┏━━
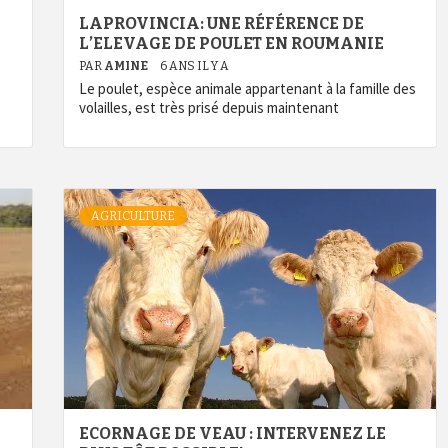
LAPROVINCIA: UNE RÉFÉRENCE DE
L’ELEVAGE DE POULET EN ROUMANIE
PAR
AMINE
6 ANS IL Y A
Le poulet, espèce animale appartenant à la famille des
volailles, est très prisé depuis maintenant
AGRICULTURE
ECORNAGE DE VEAU : INTERVENEZ LE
┗━━
** Work item **
Give back the text lines from every record above word for word and in their original order, leaving out the pictures.

** Solution **
LAPROVINCIA: UNE RÉFÉRENCE DE
L’ELEVAGE DE POULET EN ROUMANIE
PAR
AMINE
6 ANS IL Y A
Le poulet, espèce animale appartenant à la famille des
volailles, est très prisé depuis maintenant
AGRICULTURE
ECORNAGE DE VEAU : INTERVENEZ LE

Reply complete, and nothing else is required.